> [Problem requirements]: Look below for the line with "assign f5 = d6;", and from there restate every line word for word until the entries end.
--
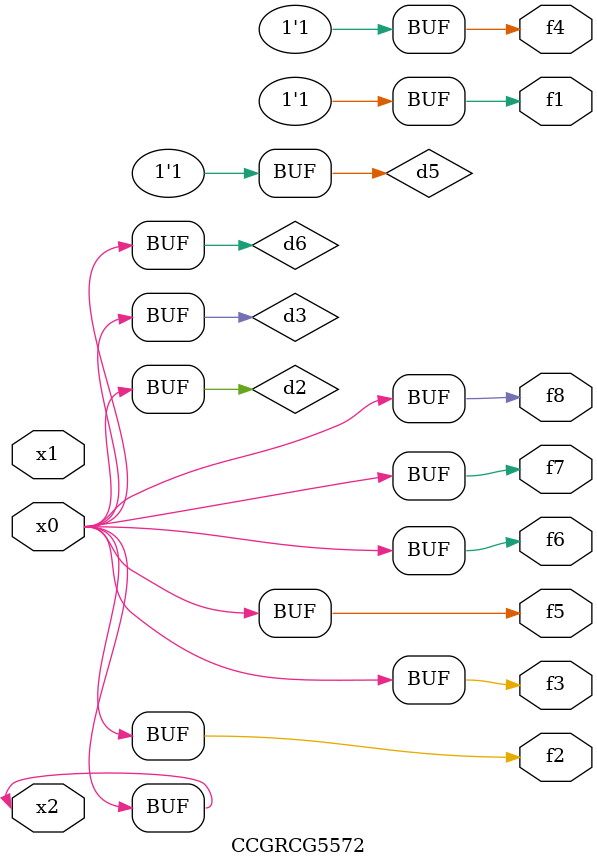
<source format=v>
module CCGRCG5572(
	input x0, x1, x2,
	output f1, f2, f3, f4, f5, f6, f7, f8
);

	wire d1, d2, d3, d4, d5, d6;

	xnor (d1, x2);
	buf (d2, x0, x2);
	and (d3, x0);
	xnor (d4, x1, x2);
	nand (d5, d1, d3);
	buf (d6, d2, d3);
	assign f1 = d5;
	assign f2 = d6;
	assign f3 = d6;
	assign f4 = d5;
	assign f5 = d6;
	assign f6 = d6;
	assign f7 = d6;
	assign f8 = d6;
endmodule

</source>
--
> [Result of the task]:
	assign f5 = d6;
	assign f6 = d6;
	assign f7 = d6;
	assign f8 = d6;
endmodule

</source>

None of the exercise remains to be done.